Posted September 18, 2010
In this book, authors Aron Cramer and Zachary Karabell present their readers with a glimpse into the rarefied air of the business world. Their created concept of "sustainable excellence" refers to an emerging business model in which the business "delivers value for investors, customers, and employees; improves the living standards of its employees and the communities it touches; makes wise use of natural resources; and treats people fairly." Simply put, it is the model of a business with a social and moral conscience. According to the authors, this concept is not simply a goal for businesses to strive toward, but a bottom line necessity for survival in tomorrow's business atmosphere.
The book describes the recent events that brought businesses to this need for sustainable excellence. They point to the emergence of activists in the 1970's and 80's, the effective end of the Cold War, the fall of the World Trade Center, the beginning of globalization, the blossoming of the internet, the growing concern about global warming and environmental concerns, the emergence of third world countries into viable business communities, and the recent Great Recession. Companies began to feel strong pressure to react to these events. The pressure was coming not just from their boards of directors, but from non-government groups like Greenpeace and PETA and also from grassroots groups made up of concerned people armed with the power of the internet and social networking. The atmosphere that confronted businesses dictated that they "do the right thing" in their impact on the world stage-environmentally, socially, and innovatively.

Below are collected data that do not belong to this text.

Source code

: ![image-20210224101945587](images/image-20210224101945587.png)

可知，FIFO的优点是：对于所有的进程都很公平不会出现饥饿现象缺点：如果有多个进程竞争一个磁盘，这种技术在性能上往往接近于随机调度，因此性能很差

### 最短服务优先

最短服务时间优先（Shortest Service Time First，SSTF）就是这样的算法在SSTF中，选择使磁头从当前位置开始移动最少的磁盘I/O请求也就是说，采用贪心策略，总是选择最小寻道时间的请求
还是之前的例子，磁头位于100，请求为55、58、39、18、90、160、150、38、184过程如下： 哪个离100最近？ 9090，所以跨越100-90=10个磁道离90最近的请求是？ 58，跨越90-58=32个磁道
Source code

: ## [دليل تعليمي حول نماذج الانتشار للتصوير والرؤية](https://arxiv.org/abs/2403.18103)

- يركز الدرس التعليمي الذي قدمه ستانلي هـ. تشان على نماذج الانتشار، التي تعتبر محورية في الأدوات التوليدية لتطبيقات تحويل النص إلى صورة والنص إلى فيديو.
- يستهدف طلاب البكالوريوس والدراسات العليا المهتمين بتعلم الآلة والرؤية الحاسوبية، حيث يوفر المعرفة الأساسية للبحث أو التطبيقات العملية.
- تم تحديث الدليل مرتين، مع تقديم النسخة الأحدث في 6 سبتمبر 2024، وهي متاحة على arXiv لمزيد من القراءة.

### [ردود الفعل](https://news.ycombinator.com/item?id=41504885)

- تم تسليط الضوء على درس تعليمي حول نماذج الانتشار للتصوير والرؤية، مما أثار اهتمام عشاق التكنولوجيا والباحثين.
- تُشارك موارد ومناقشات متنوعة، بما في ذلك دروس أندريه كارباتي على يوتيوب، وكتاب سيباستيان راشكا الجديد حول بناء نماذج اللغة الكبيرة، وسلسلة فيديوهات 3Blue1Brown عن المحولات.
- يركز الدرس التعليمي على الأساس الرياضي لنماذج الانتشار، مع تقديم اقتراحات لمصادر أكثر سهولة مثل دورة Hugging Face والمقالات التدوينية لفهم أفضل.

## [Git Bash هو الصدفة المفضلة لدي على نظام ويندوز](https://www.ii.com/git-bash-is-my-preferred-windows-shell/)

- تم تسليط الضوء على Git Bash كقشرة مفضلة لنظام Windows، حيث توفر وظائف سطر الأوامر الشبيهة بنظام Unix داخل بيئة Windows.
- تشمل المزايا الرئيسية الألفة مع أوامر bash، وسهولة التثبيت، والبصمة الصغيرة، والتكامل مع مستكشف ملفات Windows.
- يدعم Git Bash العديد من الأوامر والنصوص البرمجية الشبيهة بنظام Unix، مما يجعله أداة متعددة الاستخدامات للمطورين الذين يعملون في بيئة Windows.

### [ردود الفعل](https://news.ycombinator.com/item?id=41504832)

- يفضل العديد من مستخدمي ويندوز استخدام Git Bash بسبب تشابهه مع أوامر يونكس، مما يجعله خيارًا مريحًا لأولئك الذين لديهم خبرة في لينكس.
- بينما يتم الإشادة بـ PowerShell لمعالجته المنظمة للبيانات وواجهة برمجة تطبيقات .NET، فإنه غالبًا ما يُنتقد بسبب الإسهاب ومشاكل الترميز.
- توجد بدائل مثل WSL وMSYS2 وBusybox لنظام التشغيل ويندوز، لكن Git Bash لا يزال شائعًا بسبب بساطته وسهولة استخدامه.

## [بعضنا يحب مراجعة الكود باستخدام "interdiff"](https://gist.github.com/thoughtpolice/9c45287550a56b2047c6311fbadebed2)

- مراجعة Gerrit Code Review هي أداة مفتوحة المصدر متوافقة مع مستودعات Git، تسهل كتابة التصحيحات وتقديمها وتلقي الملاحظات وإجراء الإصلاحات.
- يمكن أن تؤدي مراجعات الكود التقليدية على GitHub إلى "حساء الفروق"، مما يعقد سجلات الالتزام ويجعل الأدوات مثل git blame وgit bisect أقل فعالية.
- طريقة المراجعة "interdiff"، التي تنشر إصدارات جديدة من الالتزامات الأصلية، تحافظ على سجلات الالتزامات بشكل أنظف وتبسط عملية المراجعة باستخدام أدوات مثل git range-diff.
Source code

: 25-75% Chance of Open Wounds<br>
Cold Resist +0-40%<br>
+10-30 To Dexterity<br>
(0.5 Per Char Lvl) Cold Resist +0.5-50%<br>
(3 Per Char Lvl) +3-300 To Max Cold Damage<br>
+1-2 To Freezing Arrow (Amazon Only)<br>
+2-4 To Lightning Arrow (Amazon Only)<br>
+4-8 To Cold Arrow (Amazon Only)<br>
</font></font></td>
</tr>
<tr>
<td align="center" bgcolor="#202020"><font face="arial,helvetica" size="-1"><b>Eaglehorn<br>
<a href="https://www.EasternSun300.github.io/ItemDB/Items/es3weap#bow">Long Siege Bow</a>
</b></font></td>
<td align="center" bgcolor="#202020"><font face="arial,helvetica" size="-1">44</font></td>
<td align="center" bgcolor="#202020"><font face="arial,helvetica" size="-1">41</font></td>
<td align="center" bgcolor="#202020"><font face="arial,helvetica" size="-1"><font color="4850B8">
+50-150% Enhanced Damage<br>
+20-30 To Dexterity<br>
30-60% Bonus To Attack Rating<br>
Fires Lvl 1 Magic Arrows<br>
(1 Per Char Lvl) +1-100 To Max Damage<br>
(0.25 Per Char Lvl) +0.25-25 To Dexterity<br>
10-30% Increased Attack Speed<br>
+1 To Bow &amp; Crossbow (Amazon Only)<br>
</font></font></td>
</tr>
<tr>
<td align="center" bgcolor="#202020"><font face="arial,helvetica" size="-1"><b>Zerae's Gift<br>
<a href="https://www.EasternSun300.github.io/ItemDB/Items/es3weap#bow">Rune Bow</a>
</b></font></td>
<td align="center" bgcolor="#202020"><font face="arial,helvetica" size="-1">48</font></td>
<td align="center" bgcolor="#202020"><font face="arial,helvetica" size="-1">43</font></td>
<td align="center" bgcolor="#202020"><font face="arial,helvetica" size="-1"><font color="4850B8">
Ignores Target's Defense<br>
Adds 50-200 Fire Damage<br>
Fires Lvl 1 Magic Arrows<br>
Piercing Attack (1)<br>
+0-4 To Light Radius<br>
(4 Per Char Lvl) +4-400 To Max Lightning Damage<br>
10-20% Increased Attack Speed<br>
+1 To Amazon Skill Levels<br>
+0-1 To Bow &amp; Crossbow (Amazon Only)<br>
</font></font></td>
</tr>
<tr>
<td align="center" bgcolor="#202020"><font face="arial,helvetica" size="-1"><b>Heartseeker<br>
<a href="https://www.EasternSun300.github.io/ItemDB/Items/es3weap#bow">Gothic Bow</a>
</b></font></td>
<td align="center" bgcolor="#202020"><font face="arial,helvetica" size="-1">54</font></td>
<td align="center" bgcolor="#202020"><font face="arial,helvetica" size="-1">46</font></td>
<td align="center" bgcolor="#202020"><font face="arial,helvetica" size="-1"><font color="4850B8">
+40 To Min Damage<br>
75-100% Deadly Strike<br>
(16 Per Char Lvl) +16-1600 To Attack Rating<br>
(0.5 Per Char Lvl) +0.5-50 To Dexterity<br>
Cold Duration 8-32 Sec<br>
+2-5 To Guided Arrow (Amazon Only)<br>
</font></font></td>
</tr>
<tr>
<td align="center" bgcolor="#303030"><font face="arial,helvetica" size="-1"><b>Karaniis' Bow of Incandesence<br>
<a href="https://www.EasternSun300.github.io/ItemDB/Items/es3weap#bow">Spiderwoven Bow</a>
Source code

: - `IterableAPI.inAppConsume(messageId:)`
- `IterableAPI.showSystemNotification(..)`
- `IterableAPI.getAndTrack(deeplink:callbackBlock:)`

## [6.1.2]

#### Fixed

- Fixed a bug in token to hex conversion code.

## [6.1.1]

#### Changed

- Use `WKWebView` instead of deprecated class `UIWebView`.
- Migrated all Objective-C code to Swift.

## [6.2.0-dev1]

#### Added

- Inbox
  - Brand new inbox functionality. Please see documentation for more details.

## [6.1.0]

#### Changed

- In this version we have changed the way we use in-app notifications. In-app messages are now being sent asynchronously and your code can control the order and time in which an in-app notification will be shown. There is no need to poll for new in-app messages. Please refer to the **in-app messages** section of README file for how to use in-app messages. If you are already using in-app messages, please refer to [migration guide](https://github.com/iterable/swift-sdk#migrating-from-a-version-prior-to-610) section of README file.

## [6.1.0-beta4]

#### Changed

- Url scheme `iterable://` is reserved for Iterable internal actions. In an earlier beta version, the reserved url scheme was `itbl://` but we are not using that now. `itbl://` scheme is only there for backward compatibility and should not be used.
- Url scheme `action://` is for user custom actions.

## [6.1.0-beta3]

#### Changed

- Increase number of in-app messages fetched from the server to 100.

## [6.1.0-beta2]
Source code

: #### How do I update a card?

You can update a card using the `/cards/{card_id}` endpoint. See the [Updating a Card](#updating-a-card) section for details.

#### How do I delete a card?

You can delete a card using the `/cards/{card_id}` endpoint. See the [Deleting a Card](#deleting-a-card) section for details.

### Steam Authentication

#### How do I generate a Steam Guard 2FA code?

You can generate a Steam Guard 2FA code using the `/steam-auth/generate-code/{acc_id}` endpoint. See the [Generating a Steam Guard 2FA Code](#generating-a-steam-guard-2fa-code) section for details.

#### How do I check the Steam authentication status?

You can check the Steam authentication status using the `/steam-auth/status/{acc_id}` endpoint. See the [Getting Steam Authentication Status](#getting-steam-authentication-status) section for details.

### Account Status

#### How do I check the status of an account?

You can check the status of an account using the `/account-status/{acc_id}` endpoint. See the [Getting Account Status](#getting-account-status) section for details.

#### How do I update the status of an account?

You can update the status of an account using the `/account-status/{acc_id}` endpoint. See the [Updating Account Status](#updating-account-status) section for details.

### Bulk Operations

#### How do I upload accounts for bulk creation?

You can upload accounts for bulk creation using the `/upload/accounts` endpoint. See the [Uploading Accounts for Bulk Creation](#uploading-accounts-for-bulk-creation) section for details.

The bulk of the book goes on to describe successful companies that are adjusting their focus and structure to respond to social and environmental issues of today. Some are creating new approaches to old products; some are creating new products that will be innovative metamorphoses of their old products; while some are moving in all new directions, creating products in vastly different arenas. Business strategies are being redefined with sustainability at their core. And these redefined businesses are becoming more and more common. The old way of doing things is becoming just that-an outdated way of doing business. There are fewer and fewer old-school businesses that are still viable because, say Cramer and Karabell, ".the model that propelled these companies to success in the twentieth century will not survive long in the twenty-first."
This thought-provoking book will appeal to readers who enjoyed Thomas Friedman's books on the economy. Though not altogether an "easy read," this is not an easy subject. The book does a good job of educating those who are not mired in the business world on this vital new concept of corporate responsibility. I would definitely recommend it!